Sberbank is no longer looking at Denizbank, one of the sources said.

Britain's Standard Chartered has also been given access to the data room, but seems less motivated than the others, two of the people said.

Sberbank might find an acquisition of Denizbank too complicated at the moment, one of the sources said, because Russia's biggest lender is still integrating previous acquisitions of Russian brokerage Troika Dialog and the eastern European arm of Austrian lender Oesterreichische Volksbanken .

Dexia is being dismantled and its assets sold after France, Belgium and Luxembourg had to bail out the bank, which was hurt by the deepening euro zone debt crisis. It took big losses in Greece and had been shut out of funding markets.

Another person said that Denizbank, with a market capitalisation of $5.3 billion, was too expensive for Sberbank and that its majority ownership by the Russian state would not appeal to Turkish regulators.

Sberbank's early pass is a blow to Dexia because some analysts had considered the Russian bank as a frontrunner for Denizbank after it signed up Deutsche Bank to advise on a potential bid.


Dexia Chief Executive Pierre Mariani said the data room would open this week.

Other banks had also expressed interest, but have not been given access at this stage, one person said.

Qatar National Bank, 50 percent owned by sovereign wealth fund Qatar Investment Authority, has confirmed it is in negotiations to buy a controlling stake in Denizbank.

Middle East unrest and debt crises in Europe and North America have made Turkish firms a natural target for Gulf investors, lured by the country's growth prospects.

QNB said that a deal would depend on how well Denizbank fitted its expansion strategy and on a price that fairly reflects the financial position of the Turkish bank.

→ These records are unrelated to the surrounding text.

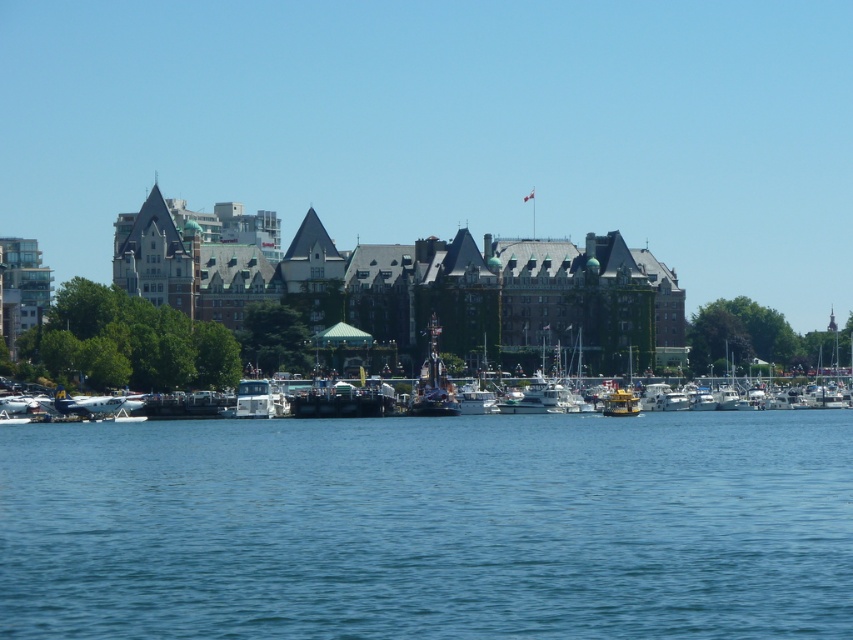
Question: Is blue water at center positioned in front of white glossy boat at center?

Choices:
 (A) yes
 (B) no

Answer: (A)

Question: Can you confirm if white glossy boat at center is smaller than shiny silver statue at center?

Choices:
 (A) yes
 (B) no

Answer: (B)

Question: Is blue water at center to the left of shiny silver statue at center from the viewer's perspective?

Choices:
 (A) yes
 (B) no

Answer: (A)

Question: Which object is positioned closest to the shiny silver statue at center?

Choices:
 (A) white glossy boat at center
 (B) blue water at center

Answer: (A)

Question: Among these points, which one is nearest to the camera?

Choices:
 (A) (422, 372)
 (B) (117, 496)
 (C) (805, 339)

Answer: (B)

Question: Among these points, which one is farthest from the camera?

Choices:
 (A) (424, 384)
 (B) (573, 508)

Answer: (A)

For HSBC, an acquisition of Denizbank would strengthen its position in Turkey, where it has been present for two decades and, and further its aim to expand in emerging markets.

HSBC has grown by acquisition and organically in Turkey. In October 2001, it bought Demirbank, the fifth-largest private bank in Turkey, and its wholly-owned stockbroking and fund management subsidiary, Demir Yatirim.